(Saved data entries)
---------------

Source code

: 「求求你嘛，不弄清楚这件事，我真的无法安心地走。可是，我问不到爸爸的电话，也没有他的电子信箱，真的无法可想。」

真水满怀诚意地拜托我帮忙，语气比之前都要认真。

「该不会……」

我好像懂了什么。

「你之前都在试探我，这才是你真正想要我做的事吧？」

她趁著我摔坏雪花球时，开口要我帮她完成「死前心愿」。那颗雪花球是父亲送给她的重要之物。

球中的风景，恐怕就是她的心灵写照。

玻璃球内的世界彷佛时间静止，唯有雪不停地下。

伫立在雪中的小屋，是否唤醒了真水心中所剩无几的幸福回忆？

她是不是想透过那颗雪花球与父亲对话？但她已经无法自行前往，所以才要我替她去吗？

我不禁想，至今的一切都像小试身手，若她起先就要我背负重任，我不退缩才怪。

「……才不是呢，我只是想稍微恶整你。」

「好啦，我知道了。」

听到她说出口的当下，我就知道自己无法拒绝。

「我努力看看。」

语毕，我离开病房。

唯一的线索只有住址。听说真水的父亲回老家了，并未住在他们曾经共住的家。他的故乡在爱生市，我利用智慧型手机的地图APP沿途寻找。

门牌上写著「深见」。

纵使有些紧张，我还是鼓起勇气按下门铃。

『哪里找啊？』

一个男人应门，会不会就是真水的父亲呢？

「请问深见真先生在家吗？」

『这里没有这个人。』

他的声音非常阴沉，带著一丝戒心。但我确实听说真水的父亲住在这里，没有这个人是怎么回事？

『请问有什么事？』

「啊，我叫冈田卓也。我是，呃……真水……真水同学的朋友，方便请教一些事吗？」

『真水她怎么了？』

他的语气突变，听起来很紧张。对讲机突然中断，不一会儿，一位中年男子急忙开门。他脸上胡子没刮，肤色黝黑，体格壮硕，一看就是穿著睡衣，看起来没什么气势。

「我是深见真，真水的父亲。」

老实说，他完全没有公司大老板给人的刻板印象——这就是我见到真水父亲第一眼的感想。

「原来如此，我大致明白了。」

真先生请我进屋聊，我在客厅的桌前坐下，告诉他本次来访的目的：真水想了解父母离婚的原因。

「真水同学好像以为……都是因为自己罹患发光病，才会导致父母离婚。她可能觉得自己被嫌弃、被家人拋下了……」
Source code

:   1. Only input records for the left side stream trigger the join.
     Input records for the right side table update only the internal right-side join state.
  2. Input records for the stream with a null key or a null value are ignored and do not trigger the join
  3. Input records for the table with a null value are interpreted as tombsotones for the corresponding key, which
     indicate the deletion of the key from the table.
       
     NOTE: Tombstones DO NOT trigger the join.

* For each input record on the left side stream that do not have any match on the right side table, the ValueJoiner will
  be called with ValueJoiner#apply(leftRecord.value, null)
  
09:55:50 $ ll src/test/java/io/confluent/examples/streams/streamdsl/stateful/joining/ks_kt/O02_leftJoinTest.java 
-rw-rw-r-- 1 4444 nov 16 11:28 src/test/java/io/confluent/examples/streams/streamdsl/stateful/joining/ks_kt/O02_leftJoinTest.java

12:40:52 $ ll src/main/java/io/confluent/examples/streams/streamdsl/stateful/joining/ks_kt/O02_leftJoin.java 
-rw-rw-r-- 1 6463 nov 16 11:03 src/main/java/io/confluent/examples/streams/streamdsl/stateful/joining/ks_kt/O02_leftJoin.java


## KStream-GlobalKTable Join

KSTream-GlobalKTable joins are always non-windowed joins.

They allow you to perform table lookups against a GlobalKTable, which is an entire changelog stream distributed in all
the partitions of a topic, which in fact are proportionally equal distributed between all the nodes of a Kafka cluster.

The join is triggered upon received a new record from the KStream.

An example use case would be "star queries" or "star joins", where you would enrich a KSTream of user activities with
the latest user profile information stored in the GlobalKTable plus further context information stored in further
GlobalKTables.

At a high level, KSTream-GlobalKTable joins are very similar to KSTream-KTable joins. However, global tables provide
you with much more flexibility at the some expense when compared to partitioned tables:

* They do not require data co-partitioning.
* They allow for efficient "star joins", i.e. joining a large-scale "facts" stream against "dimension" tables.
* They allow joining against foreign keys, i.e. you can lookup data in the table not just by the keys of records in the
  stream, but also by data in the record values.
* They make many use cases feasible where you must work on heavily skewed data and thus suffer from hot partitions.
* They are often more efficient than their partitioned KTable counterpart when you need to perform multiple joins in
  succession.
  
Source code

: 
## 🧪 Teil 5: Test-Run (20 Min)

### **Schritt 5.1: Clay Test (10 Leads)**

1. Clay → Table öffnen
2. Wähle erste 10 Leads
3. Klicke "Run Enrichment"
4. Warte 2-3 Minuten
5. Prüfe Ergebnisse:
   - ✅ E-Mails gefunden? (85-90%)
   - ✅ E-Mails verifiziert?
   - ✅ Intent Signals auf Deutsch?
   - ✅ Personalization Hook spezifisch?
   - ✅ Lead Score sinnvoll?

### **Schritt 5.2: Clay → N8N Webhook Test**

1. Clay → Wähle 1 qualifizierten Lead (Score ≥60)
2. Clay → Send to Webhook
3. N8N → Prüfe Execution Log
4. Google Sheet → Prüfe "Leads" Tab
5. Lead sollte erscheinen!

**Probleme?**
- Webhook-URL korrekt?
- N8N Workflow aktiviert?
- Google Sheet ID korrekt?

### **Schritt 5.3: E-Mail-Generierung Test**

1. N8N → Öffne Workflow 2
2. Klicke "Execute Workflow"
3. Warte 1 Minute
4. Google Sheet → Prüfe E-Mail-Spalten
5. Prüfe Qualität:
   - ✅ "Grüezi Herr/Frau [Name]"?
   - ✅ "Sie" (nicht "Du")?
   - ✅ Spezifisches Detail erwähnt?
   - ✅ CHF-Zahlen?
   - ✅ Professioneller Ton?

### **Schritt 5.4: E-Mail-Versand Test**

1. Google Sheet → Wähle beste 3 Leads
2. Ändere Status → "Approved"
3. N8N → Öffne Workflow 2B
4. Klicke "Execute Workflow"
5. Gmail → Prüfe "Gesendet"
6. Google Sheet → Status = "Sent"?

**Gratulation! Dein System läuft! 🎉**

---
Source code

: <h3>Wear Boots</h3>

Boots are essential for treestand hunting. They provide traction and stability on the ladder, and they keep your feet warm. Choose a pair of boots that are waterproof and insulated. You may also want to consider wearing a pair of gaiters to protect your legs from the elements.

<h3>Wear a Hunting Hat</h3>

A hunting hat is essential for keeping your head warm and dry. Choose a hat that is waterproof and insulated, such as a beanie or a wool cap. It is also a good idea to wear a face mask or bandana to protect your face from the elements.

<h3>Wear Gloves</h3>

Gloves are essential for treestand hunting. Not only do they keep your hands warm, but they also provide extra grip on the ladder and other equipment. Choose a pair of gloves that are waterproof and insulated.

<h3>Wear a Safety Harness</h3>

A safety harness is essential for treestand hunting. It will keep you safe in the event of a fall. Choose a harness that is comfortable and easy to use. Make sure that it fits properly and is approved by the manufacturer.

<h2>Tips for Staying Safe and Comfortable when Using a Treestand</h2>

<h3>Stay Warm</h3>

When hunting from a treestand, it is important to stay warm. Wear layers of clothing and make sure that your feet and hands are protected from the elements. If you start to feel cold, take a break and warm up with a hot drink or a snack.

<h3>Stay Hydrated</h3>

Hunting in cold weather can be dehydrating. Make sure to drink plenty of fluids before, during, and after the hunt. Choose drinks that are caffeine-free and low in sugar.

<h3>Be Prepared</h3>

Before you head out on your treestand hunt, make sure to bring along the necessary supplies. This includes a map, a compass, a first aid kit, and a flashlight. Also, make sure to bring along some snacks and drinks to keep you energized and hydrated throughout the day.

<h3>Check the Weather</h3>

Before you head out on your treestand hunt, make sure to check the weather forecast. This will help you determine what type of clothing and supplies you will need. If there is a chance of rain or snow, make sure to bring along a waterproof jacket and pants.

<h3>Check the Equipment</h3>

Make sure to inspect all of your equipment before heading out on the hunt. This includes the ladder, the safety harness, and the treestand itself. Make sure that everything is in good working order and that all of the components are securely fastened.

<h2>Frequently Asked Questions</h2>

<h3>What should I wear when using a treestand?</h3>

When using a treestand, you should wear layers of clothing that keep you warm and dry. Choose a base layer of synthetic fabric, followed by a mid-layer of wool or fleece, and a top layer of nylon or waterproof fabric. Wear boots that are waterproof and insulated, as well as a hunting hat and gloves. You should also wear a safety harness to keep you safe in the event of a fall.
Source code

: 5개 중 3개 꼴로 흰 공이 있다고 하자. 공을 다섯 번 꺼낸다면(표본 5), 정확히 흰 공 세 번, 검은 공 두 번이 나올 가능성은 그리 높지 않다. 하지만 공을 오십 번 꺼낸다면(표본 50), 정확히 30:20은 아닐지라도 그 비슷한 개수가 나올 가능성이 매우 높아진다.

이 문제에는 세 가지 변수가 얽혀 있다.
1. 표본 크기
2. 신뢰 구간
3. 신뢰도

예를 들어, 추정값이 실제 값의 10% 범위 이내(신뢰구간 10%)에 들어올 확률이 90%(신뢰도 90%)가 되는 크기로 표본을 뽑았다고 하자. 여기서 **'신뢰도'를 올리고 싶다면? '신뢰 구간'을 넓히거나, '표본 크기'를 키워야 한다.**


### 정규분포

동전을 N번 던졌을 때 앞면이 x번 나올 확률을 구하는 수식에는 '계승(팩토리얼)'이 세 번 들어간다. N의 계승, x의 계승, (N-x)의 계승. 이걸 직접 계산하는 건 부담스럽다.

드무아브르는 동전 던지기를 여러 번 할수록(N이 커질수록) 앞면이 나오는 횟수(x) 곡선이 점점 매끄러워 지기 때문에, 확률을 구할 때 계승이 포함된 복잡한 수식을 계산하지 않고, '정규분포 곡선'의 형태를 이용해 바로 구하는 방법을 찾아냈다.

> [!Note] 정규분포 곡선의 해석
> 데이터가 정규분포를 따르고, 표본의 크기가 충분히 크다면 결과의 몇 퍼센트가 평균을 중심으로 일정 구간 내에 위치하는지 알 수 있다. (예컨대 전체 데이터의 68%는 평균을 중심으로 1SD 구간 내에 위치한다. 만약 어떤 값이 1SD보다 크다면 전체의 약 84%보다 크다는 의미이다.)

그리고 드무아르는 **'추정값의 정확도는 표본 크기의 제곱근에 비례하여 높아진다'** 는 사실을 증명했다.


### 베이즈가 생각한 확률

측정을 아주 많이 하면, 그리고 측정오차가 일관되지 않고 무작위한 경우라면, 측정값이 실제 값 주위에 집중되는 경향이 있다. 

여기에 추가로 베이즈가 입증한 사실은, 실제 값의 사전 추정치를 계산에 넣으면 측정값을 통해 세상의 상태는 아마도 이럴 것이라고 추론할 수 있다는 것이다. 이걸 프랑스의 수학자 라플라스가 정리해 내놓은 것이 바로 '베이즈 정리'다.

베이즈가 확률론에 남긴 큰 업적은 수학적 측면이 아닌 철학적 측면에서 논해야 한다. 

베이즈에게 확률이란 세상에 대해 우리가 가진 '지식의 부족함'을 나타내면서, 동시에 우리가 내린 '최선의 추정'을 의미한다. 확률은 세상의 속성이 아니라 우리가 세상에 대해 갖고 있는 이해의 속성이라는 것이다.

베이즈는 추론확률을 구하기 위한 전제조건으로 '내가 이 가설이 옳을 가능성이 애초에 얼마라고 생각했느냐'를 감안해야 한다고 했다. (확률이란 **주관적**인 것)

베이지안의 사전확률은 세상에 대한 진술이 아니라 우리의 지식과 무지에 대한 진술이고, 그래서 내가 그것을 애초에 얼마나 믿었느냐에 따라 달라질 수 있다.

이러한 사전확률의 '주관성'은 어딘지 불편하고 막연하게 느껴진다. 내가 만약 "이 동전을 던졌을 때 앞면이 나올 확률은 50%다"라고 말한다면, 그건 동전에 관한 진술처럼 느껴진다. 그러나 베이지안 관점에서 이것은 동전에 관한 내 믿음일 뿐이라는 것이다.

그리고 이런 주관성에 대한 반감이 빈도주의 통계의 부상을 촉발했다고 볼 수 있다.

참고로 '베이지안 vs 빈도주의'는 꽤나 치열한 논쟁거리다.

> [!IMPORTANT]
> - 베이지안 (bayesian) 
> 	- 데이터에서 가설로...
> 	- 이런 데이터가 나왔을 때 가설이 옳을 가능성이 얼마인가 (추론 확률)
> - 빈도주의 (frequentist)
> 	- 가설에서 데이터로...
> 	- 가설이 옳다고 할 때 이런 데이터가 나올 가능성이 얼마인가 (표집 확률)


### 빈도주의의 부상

---------------

**Your instructions**
Gather every line in the entries above that contains the word "against".

**Output below**
They allow you to perform table lookups against a GlobalKTable, which is an entire changelog stream distributed in all
* They allow for efficient "star joins", i.e. joining a large-scale "facts" stream against "dimension" tables.
* They allow joining against foreign keys, i.e. you can lookup data in the table not just by the keys of records in the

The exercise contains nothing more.